La Canadienne leva les yeux et lui lança un regard indulgent. « Oui, ça l’est. À quoi vous attendiez-vous ? »
L’appartement de l’ancien professeur de droit était une véritable jungle. Des pots en terre remplis de plantes luxuriantes étaient disséminés à chaque coin et surmontés de lampes spécialement conçues pour recréer la lumière du jour. Des relents douceâtres de moisi flottaient dans l’air et la température était légèrement supérieure à celle du reste de la station. La responsable des serres semblait ne plus vouloir vivre autrement que dans une atmosphère tropicale.
Elle poursuivit sa lecture. « Vos obligations dépassent très largement celles des autorités qui, de manière assez floue, devront juste « s’efforcer de », « dans la mesure du possible » et ainsi de suite. Sur le fond, leur proposition est identique à celle de Pigrato, à ceci près que le texte y met les formes et prévient toute contestation d’ordre moral. Nous aurions pu néanmoins négocier des conditions plus avantageuses. »
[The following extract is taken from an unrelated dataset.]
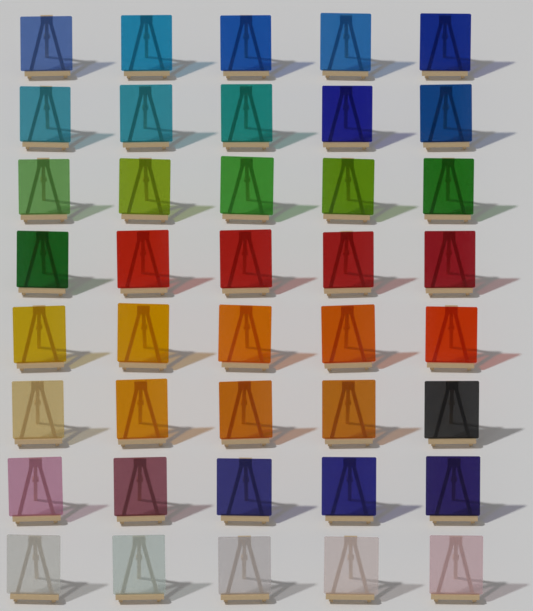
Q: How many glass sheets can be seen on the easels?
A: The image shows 40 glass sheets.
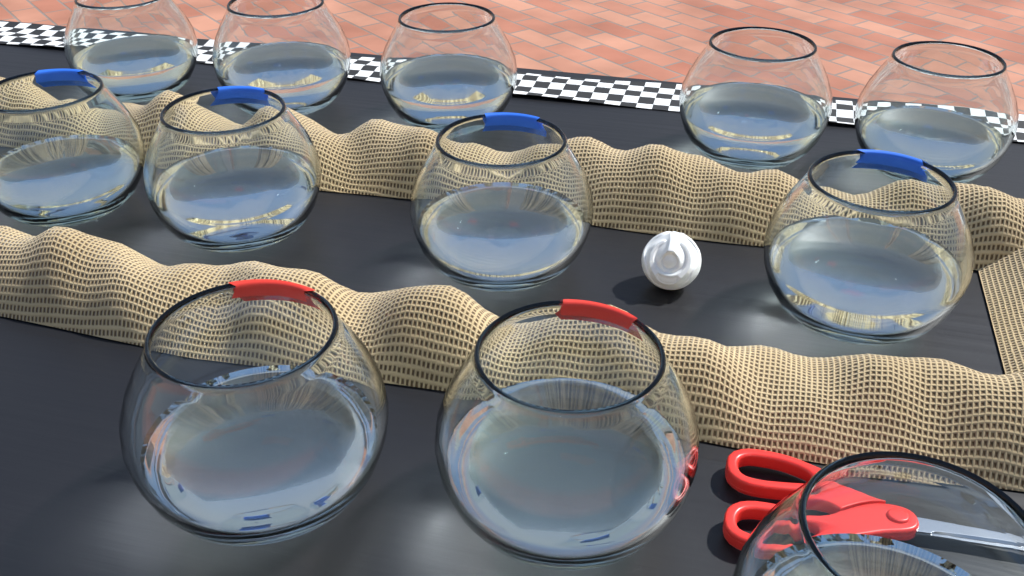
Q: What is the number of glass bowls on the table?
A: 12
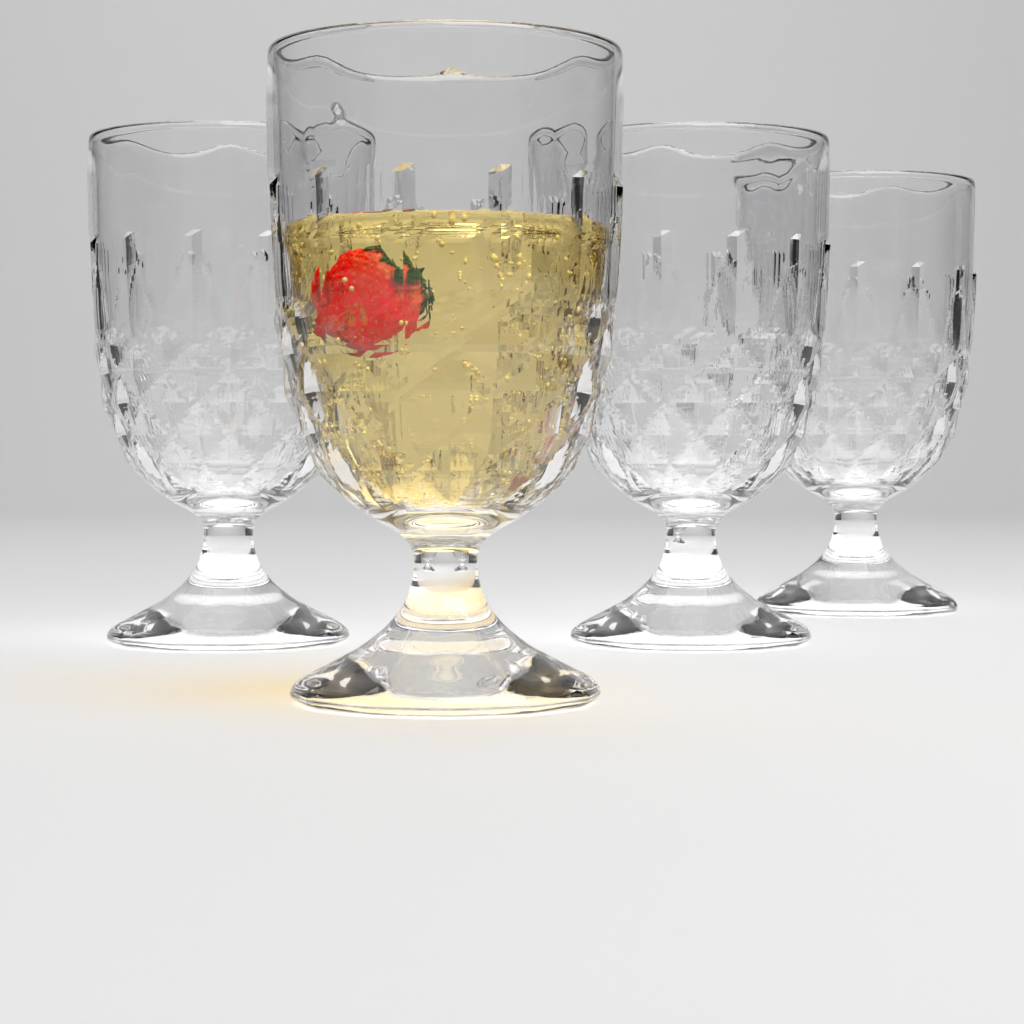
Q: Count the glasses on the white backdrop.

Christine Faggan refoulait visiblement ses larmes. « C’était tellement… J’ignore ce qui m’est passé par la tête. Je me rongeais les sangs au sujet d’Elinn, j’étais terrorisée à l’idée qu’elle risquait de mourir si je ne signais pas.
— Christine, jamais le gouvernement n’aurait pu se permettre de laisser mourir votre fille. La balle était dans le camp du sénateur, non dans le vôtre. Vous lui avez simplifié la tâche. Selon les termes de ce contrat, vous renoncez définitivement à faire appel de la décision relative au démantèlement de la cité. Notre sort est scellé : le retour sur Terre est désormais inéluctable. »
La mère d’Elinn ne put contenir plus longtemps ses pleurs. « Je me suis sentie acculée, vous comprenez ? sanglota-t-elle. Pendant un moment, j’ai réellement cru qu’ils essayaient de m’aider. D’aider Elinn. Le sénateur était si… si… Je ne trouve pas les mots…»
Irène Dumelle posa la main sur son bras. « Oui, mon enfant. Je sais de quoi est capable cet animal. »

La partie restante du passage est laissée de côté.